Senate Democrat With Ties to Chinese-Owned TikTok Pans House Divestment Bill

Maria Cantwell questions bill's legality, contradicting report from constitutional law firm

Sen. Maria Cantwell (Getty Images)
April 9, 2024

Sen. Maria Cantwell (D., Wash.), the head of the powerful Senate Commerce Committee whose former senior aides work for TikTok, is throwing cold water on the bipartisan House bill targeting the Chinese-owned app, saying she thinks it is likely to be struck down in court if it becomes law.

Sen. Cantwell told reporters Monday night that the bill requiring TikTok’s China-based parent company, ByteDance, to divest from its American operations or face a ban, "could be better." In particular, Cantwell said the House bill might not stand up to legal scrutiny if passed.

"But you also can’t, as a Congress, just decide one day, ‘Ah!’ And pass a law. Well, you can, I just don’t know if it’ll hold up in court … Let’s get something that can be upheld," said Cantwell.

Cantwell’s criticism comes as senators express concern that her slow approach will give TikTok time to rally lawmakers against the bill. As chairwoman of the Senate Commerce Committee, Cantwell has jurisdiction over the bill, but her ties to the app have drawn scrutiny. In particular, several of Cantwell’s former senior aides are now working for TikTok as it lobbies lawmakers to kill the legislation.

Cantwell's former deputy chief of staff, Rosemary Gutierrez, is a lobbyist for TikTok through Mehlman Consulting, the firm she joined roughly one year after leaving Cantwell's office in 2020. The Washington Democrat's former chief of staff, Michael Meehan, left Cantwell's office to launch Squared Communications, a consulting firm that is working for TikTok. And Kim Lipsky, who worked as the Commerce Committee's staff director under Cantwell, is on TikTok's payroll as a government relations staffer. Last year, Lipsky contributed $1,500 to Cantwell’s reelection campaign, while TikTok’s senior director of tech policy and senior counsel, Lisa Hayes, contributed $500.

A constitutional law firm that analyzed the legislation disagrees with Cantwell’s claim that the bill might not stand up to legal scrutiny. A memo released by Cooper & Kirk found that the divestment bill "is consistent with the United States Constitution." The firm also found that the House bill "regulates conduct—the foreign ownership of a covered platform—not speech, so the First Amendment likely does not apply."

Cantwell also suggested that it should be up to the executive branch, not Congress, to determine what constitutes a threat that requires action, taking a swipe at House Republicans for being hesitant to give the executive branch more authority.

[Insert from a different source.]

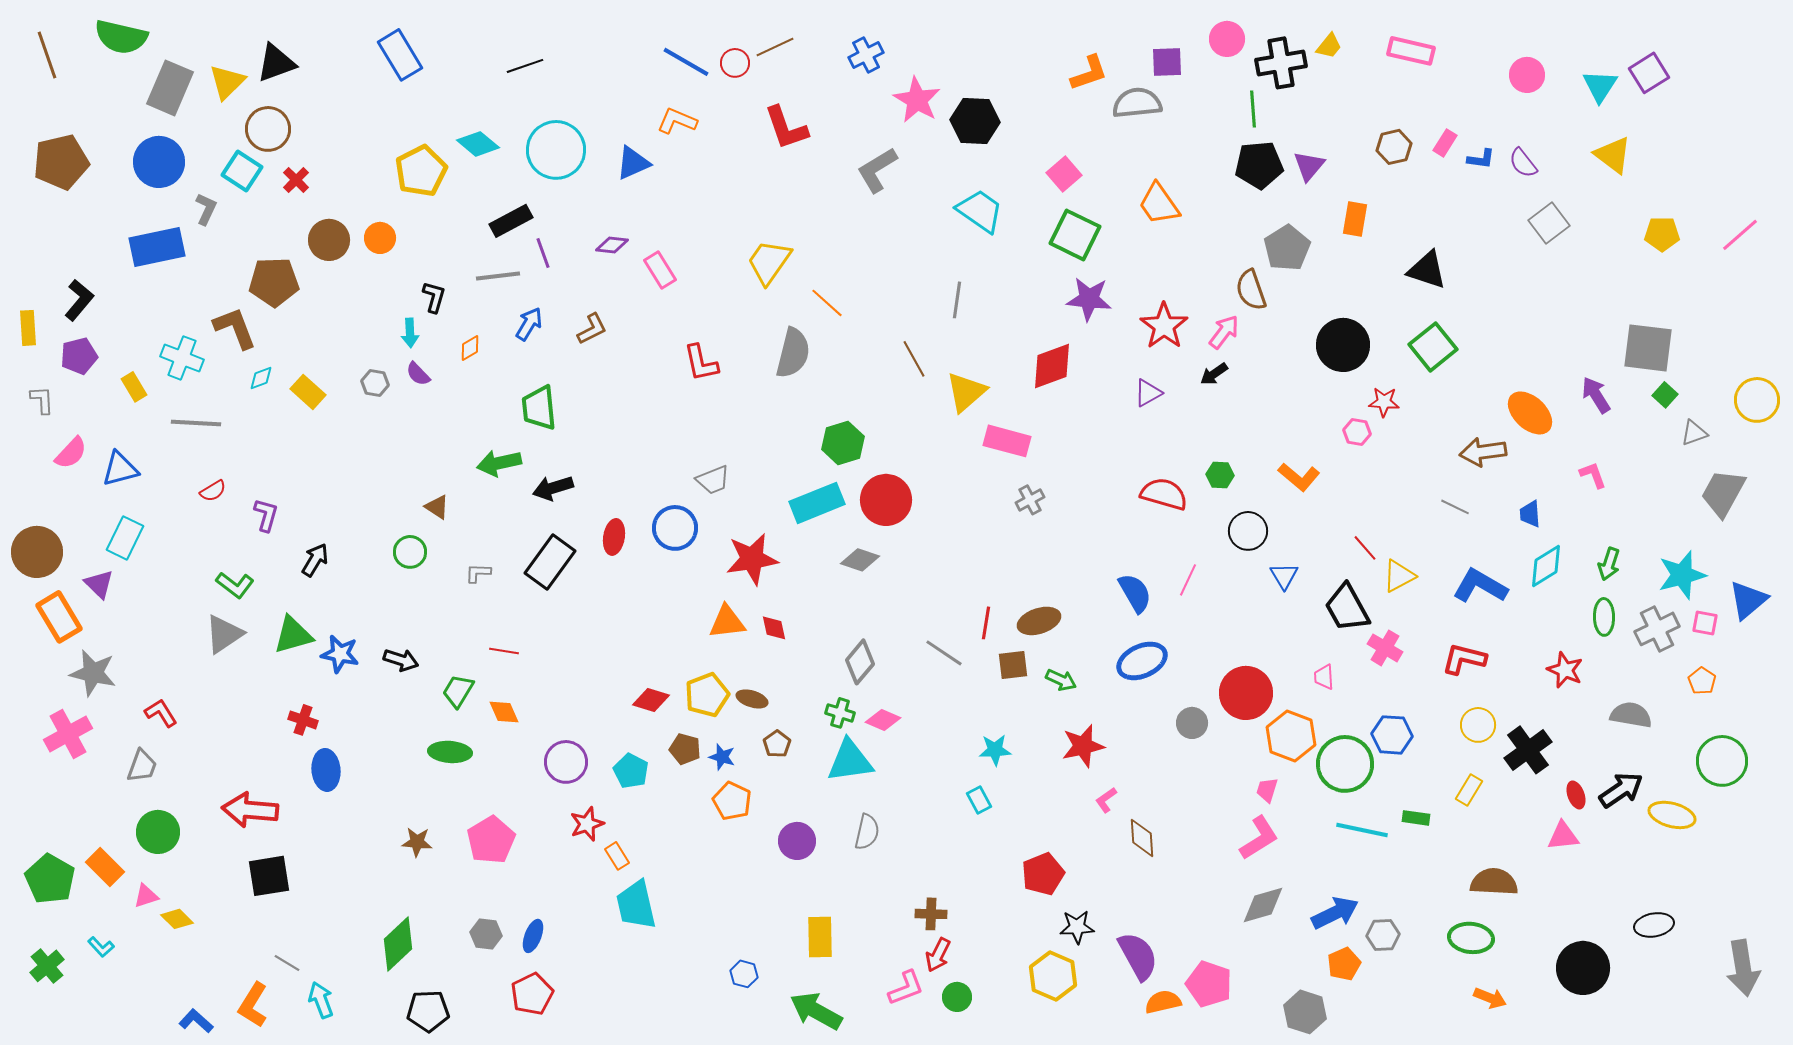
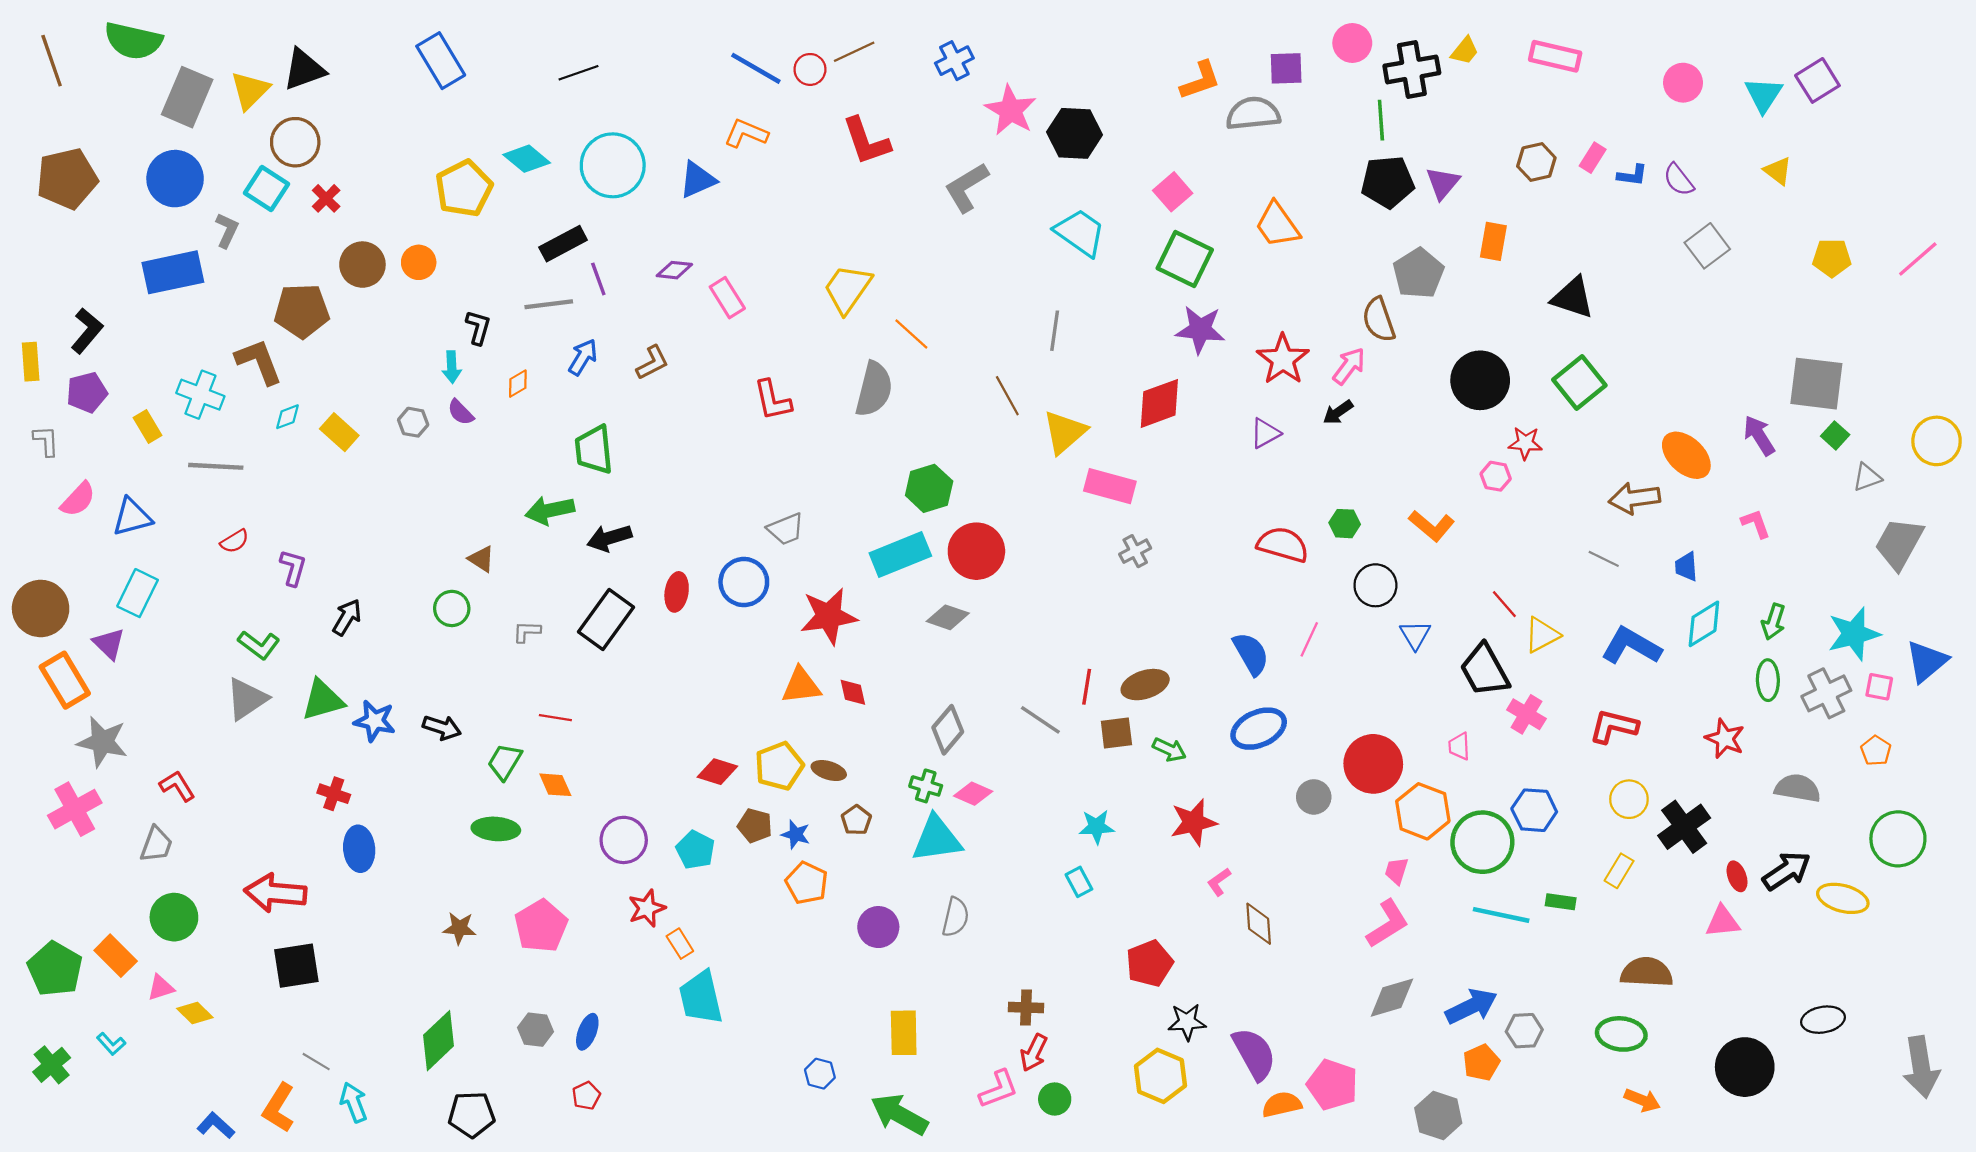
yellow triangle: (1613, 155) -> (1778, 171), size x0.7
red pentagon: (532, 994) -> (586, 1096), size x0.6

"But the House, in this world of Trumpisms and everything else, is worried about giving anybody [the White House, the Commerce Department] that authority."

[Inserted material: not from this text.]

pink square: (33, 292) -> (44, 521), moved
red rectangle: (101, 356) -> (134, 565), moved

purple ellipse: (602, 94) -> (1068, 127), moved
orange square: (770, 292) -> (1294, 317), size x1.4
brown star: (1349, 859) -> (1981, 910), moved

On Friday, Senate majority leader Chuck Schumer (D., N.Y.) said that lawmakers can make progress "on a path forward on TikTok legislation." And on Monday, Senate minority leader Mitch McConnell (R., Ky.) backed the divestment bill, warning that Chinese ownership poses a serious national security threat.

"America’s greatest strategic rival is threatening our security right here on U.S. soil … in tens of millions of American homes. I’m speaking, of course, about TikTok," McConnell said. He added that "this is a matter that deserves Congress’ urgent attention," and that he’ll "support common sense, bipartisan steps to take one of Beijing’s favorite tools of coercion and espionage off the table."

Cantwell’s skeptical approach to the bill stands in sharp contrast to her colleagues’ calls for action. As a bipartisan group of senators emerged from a classified briefing on TikTok last month, Republican and Democratic senators alike sounded the alarm about the threats posed by the social media app. Sen. Richard Blumenthal (D., Conn.) called the app "a gun pointed at Americans’ heads," while Sen. Ted Cruz (R., Texas) added that "there was deep concern about the threat of TikTok from both sides of the aisle," and called on the Senate to "expeditiously" advance the legislation.